What the task asks :: Select from the data all lines with the word "Jaskyne".

Data provided ::
<<<<
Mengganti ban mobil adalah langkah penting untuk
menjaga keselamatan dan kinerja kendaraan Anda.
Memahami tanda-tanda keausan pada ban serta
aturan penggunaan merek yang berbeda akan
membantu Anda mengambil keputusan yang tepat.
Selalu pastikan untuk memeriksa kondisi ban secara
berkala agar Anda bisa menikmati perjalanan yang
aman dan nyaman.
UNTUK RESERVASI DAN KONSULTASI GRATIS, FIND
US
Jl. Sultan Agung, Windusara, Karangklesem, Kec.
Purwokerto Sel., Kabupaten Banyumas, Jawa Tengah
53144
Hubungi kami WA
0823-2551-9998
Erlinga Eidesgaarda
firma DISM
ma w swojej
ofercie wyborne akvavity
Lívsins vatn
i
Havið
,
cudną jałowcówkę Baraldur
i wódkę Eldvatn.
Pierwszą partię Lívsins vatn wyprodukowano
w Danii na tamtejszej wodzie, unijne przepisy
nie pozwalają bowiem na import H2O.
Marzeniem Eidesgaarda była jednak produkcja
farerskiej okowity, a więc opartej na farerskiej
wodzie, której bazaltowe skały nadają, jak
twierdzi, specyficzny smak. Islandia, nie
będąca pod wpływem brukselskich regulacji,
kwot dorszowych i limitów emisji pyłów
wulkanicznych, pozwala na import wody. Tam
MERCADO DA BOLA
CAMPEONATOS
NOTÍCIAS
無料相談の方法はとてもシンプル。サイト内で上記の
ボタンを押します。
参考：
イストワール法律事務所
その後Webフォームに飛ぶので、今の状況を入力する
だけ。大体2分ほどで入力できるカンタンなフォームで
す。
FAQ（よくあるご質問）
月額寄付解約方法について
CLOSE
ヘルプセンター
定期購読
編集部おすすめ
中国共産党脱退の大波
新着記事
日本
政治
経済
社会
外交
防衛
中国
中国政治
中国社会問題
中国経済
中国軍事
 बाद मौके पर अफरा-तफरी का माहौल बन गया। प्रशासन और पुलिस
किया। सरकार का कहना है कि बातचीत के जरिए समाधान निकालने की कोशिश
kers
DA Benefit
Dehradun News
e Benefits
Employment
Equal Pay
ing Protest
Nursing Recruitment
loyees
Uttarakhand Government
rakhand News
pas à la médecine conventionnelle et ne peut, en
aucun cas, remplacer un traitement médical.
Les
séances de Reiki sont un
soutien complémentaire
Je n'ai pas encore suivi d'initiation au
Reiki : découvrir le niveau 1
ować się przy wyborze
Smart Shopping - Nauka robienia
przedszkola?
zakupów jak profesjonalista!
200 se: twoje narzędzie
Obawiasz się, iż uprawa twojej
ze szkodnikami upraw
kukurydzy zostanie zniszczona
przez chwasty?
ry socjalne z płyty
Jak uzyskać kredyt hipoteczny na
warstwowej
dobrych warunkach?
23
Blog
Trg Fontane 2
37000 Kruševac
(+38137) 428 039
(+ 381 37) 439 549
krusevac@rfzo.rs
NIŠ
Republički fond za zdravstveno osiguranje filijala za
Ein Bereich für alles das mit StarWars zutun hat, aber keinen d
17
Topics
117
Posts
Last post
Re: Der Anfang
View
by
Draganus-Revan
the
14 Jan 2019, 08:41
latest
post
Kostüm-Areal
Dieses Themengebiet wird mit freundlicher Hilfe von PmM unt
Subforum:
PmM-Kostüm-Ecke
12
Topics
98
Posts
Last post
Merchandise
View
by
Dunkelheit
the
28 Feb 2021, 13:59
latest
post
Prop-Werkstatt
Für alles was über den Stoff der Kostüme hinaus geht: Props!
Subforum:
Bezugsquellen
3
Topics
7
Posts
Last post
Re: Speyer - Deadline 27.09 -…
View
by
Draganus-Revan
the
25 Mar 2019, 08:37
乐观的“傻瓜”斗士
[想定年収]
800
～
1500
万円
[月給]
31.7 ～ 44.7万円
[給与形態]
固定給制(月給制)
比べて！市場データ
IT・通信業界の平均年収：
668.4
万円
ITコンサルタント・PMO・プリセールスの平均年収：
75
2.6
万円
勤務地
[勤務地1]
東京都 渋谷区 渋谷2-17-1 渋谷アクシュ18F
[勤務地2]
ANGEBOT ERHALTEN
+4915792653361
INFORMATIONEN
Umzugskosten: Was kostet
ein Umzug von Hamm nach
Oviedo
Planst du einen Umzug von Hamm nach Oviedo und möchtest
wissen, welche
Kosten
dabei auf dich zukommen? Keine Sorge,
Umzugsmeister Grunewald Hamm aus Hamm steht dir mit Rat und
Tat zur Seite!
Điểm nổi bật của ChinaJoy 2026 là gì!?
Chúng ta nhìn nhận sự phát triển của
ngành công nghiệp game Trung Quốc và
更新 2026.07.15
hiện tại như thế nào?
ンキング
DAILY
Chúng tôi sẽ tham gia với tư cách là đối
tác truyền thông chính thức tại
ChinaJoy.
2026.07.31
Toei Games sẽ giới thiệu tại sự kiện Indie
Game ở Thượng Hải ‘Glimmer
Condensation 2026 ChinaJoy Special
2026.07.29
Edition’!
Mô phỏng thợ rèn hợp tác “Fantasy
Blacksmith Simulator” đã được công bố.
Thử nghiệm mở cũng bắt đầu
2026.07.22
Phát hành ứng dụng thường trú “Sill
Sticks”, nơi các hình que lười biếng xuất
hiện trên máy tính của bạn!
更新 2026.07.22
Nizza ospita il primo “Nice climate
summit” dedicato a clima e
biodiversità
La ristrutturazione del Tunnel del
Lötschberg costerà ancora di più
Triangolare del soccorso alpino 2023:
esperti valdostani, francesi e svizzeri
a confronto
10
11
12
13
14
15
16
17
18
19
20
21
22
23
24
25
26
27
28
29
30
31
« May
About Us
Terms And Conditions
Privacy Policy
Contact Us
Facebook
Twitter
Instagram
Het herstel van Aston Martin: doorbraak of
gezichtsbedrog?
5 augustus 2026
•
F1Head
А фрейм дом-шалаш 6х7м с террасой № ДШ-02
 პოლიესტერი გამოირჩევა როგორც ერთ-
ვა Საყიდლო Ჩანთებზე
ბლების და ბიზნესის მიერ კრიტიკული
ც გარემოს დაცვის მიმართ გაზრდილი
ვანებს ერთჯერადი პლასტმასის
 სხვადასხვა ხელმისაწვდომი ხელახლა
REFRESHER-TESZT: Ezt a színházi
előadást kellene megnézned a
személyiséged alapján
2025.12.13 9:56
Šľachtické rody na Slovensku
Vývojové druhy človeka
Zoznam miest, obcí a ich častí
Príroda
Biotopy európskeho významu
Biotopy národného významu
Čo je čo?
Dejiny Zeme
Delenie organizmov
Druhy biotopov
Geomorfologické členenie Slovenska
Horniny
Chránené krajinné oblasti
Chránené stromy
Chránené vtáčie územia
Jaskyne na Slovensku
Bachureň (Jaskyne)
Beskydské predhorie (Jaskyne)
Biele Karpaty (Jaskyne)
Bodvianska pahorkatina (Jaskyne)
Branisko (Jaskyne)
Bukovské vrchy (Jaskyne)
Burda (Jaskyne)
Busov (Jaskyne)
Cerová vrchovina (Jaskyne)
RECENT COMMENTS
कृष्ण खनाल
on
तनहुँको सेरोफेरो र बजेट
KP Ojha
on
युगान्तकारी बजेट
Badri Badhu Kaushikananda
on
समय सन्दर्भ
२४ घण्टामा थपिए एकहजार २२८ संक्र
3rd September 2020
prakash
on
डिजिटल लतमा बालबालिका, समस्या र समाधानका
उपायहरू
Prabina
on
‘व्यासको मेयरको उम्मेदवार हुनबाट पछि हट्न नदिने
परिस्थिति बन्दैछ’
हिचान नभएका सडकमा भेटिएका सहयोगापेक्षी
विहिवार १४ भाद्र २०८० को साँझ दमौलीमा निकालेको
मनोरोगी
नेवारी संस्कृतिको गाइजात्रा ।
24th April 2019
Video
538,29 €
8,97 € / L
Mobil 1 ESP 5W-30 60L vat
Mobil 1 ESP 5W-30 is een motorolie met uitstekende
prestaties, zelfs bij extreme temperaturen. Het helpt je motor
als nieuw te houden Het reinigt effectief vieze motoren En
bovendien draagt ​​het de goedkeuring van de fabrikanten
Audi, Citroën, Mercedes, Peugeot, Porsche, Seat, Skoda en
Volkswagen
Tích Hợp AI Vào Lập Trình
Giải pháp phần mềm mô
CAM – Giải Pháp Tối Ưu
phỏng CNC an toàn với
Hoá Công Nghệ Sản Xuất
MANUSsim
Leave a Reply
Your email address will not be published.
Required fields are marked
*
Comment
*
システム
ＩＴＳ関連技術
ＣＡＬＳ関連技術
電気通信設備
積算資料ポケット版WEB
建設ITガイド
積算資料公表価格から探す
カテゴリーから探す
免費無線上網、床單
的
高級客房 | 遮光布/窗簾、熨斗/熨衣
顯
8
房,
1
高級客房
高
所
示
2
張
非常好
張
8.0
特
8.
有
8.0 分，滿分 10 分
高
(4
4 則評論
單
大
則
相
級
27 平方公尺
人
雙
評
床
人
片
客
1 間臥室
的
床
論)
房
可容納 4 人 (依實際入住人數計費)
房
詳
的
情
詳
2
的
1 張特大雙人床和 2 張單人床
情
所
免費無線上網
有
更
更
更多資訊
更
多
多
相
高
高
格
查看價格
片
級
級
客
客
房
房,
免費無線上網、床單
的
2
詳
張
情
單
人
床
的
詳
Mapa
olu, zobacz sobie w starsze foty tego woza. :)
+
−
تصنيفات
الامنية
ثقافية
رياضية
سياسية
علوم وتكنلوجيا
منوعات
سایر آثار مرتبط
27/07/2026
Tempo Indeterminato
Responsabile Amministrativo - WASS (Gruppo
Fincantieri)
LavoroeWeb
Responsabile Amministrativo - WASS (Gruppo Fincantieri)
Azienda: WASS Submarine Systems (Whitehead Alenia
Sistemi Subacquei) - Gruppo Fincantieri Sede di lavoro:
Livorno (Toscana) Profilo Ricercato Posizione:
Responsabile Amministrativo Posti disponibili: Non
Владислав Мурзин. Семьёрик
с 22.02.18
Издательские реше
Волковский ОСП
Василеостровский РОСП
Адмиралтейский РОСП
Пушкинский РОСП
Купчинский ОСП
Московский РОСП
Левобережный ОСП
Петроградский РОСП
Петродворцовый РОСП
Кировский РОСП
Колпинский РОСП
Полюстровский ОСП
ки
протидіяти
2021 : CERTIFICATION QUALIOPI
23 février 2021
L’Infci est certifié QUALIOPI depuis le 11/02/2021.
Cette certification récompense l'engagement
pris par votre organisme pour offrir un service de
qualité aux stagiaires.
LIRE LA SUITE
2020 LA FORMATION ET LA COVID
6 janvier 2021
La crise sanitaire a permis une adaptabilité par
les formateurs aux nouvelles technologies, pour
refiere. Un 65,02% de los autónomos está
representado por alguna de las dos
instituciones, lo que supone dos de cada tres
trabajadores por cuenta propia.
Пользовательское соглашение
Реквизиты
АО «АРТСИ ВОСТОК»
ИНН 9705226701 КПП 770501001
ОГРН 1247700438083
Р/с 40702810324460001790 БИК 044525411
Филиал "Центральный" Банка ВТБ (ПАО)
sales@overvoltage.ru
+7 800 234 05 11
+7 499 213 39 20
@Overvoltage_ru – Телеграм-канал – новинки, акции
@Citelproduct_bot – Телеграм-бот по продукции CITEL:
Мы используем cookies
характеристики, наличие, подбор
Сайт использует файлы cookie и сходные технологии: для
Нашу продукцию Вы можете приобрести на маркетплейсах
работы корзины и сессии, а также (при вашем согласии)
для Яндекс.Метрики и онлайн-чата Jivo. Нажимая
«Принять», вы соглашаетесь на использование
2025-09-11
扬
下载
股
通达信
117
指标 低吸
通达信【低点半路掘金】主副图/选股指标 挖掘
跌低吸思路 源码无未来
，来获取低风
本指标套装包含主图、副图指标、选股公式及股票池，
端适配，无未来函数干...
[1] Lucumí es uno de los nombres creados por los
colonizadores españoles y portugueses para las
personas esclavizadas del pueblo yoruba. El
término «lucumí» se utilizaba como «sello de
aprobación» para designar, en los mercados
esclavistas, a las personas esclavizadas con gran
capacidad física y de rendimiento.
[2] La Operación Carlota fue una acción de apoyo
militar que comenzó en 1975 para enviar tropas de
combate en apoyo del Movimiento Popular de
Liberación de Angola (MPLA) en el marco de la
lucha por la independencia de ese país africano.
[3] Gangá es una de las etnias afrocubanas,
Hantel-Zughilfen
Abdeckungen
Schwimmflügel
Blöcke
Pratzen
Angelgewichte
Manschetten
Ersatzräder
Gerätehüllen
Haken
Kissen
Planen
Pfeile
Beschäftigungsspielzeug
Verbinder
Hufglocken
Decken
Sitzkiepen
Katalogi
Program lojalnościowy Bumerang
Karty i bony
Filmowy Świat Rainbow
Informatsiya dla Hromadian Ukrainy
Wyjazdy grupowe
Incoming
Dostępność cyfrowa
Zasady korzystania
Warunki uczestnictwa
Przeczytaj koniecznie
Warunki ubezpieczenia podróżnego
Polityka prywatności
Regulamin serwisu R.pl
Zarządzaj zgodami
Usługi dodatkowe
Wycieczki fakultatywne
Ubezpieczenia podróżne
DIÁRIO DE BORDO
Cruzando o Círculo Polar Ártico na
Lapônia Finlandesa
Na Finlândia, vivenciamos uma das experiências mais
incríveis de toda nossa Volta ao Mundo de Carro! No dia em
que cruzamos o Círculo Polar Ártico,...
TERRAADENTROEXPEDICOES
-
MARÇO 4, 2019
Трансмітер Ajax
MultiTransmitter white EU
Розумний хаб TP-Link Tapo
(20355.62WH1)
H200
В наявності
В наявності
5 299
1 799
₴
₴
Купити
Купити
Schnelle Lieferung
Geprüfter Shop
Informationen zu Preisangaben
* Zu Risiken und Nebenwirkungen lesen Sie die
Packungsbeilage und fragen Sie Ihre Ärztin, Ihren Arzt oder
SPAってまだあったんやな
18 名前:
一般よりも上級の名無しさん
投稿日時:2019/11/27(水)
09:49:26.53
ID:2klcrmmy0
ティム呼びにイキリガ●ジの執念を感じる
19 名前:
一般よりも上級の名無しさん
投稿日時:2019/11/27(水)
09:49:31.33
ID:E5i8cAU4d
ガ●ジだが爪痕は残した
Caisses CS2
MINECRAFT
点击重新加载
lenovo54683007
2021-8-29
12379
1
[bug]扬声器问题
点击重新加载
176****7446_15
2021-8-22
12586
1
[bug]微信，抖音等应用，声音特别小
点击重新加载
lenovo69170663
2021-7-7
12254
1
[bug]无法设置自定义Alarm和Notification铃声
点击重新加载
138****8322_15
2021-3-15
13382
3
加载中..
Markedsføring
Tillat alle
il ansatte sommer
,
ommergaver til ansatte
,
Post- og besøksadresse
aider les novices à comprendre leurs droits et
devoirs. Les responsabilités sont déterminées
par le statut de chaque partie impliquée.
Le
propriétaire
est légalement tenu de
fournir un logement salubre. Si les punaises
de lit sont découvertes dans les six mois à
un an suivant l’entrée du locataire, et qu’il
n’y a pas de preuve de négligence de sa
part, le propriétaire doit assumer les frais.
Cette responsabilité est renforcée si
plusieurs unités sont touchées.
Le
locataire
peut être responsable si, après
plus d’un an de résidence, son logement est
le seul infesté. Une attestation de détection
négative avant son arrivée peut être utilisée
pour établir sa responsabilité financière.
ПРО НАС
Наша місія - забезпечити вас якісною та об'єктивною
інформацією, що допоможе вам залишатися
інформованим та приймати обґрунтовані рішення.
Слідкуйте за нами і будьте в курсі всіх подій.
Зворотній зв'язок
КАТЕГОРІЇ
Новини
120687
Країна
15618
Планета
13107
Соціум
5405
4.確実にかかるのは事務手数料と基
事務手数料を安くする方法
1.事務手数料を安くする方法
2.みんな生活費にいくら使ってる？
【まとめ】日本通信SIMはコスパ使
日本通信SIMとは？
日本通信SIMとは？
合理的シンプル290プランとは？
>>>>
Result below ::
Jaskyne na Slovensku
Bachureň (Jaskyne)
Beskydské predhorie (Jaskyne)
Biele Karpaty (Jaskyne)
Bodvianska pahorkatina (Jaskyne)
Branisko (Jaskyne)
Bukovské vrchy (Jaskyne)
Burda (Jaskyne)
Busov (Jaskyne)
Cerová vrchovina (Jaskyne)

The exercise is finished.